Por conta do fechamento do Maracanã para a preparação e os Jogos Olímpicos do Rio de Janeiro, o Flamengo só voltou a jogar no estádio no dia 23 de outubro. Dois meses antes, Bandeira havia declarado que o local seria uma arma rubro-negro, mesmo que para boa parte do elenco o gramado do estádio fosse tão desconhecido quanto para os times visitantes.

- O Maracanã sempre foi a casa do Flamengo, onde a gente se sente à vontade. Tenho certeza que vai nos ajudar muito nessa arrancada - afirmou o presidente em setembro.

Um mês depois da volta para casa, o sentimento é de frustração. O aproveitamento do Flamengo é de apenas 33,33%, o pior de todos os cinco estádios em que o Flamengo fez, no mínimo, dois jogos como mandante neste Brasileiro.

Para o técnico Zé Ricardo, a obrigação de vencer no Maracanã não chegou a ser um problema para o time. Ele lamentou apenas que a expectativa pela volta ao estádio não tenha rendido o esperado.

- Aquela expectativa que tinha de voltar ao Maracanã e ser impulsionado pelas vitórias infelizmente não aconteceu. Serve de ensinamento. Vamos ter que buscar forças para sair desse luto e buscar fazer o máximo para terminar bem o campeonato - afirmou o técnico, que viu o seu time ser chamado de “sem vergonha” pela torcida.
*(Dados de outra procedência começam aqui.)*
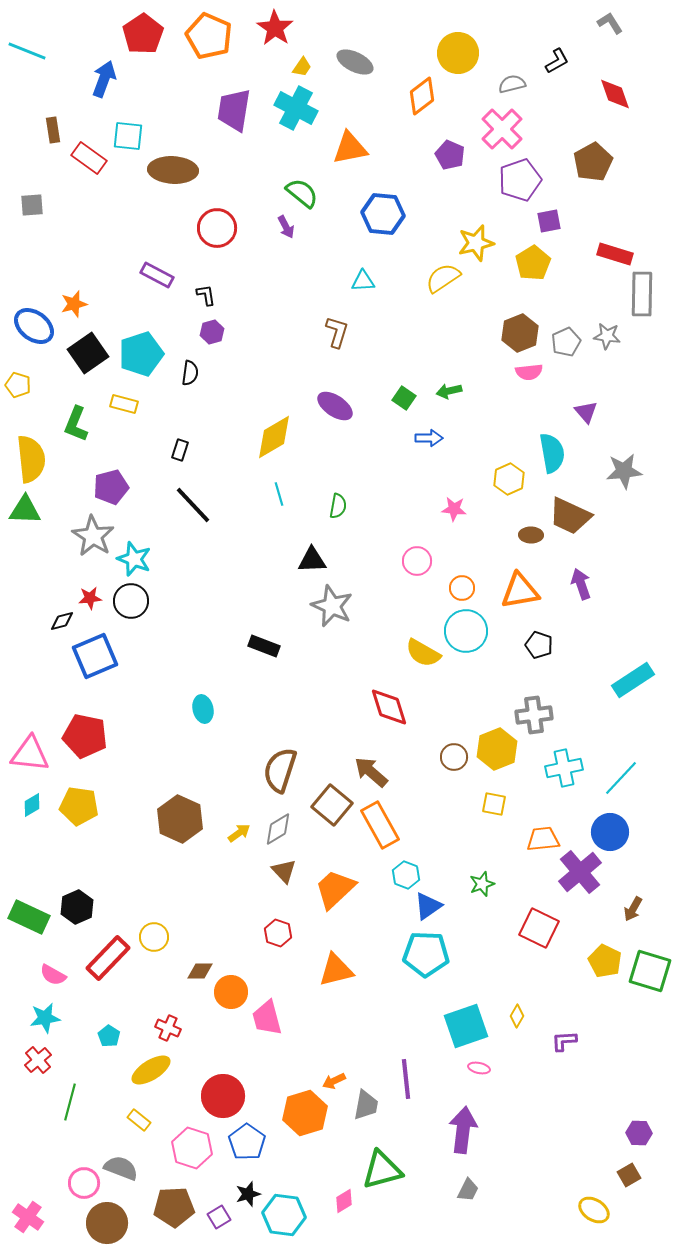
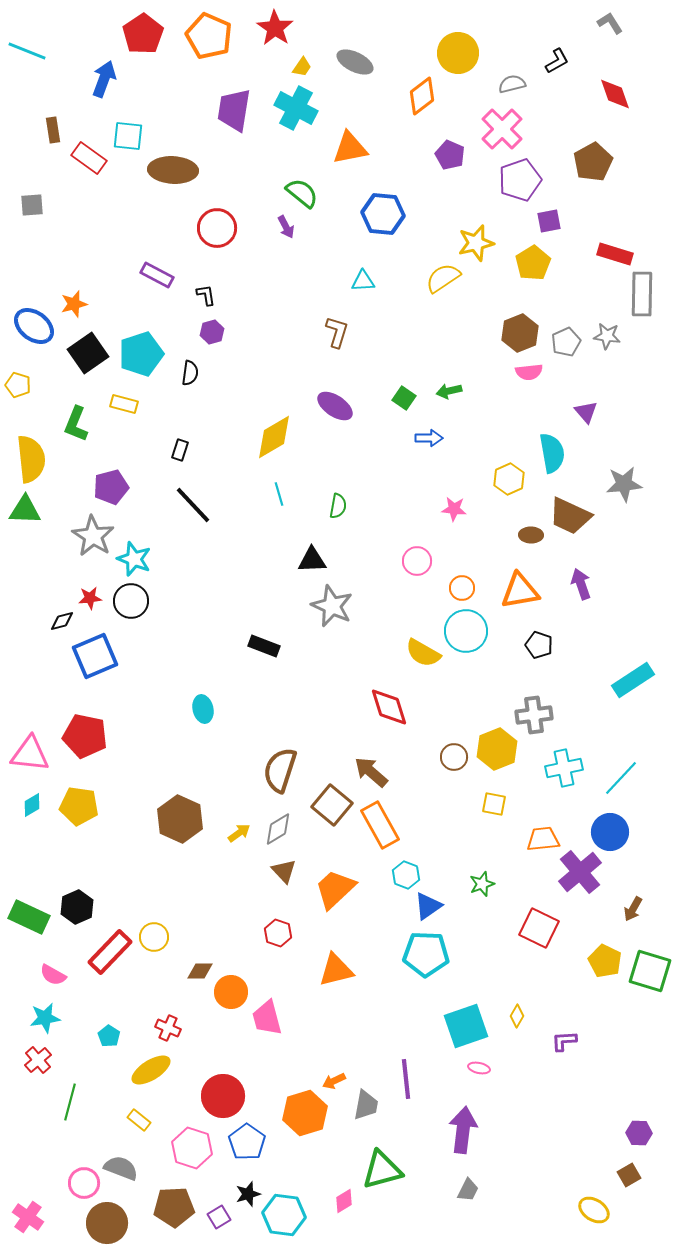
gray star at (624, 471): moved 13 px down
red rectangle at (108, 958): moved 2 px right, 6 px up
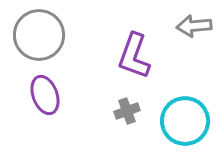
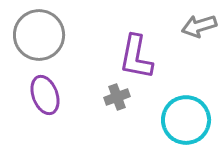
gray arrow: moved 5 px right; rotated 12 degrees counterclockwise
purple L-shape: moved 2 px right, 1 px down; rotated 9 degrees counterclockwise
gray cross: moved 10 px left, 14 px up
cyan circle: moved 1 px right, 1 px up
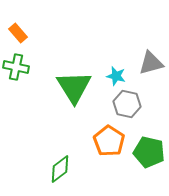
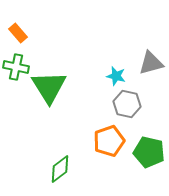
green triangle: moved 25 px left
orange pentagon: rotated 20 degrees clockwise
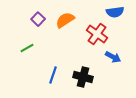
A gente lamenta (os protestos), mas a torcida está no seu direito. Não tem que buscar culpado, não tem Márcio Araújo, A, B ou C... Somos responsáveis por vitórias, derrotas e nos empates. A torcida frustrou-se como nós, mas nenhum deles está chateado como estamos. A gente brigou para caramba e tenho certeza que todos eles honraram muito a camisa.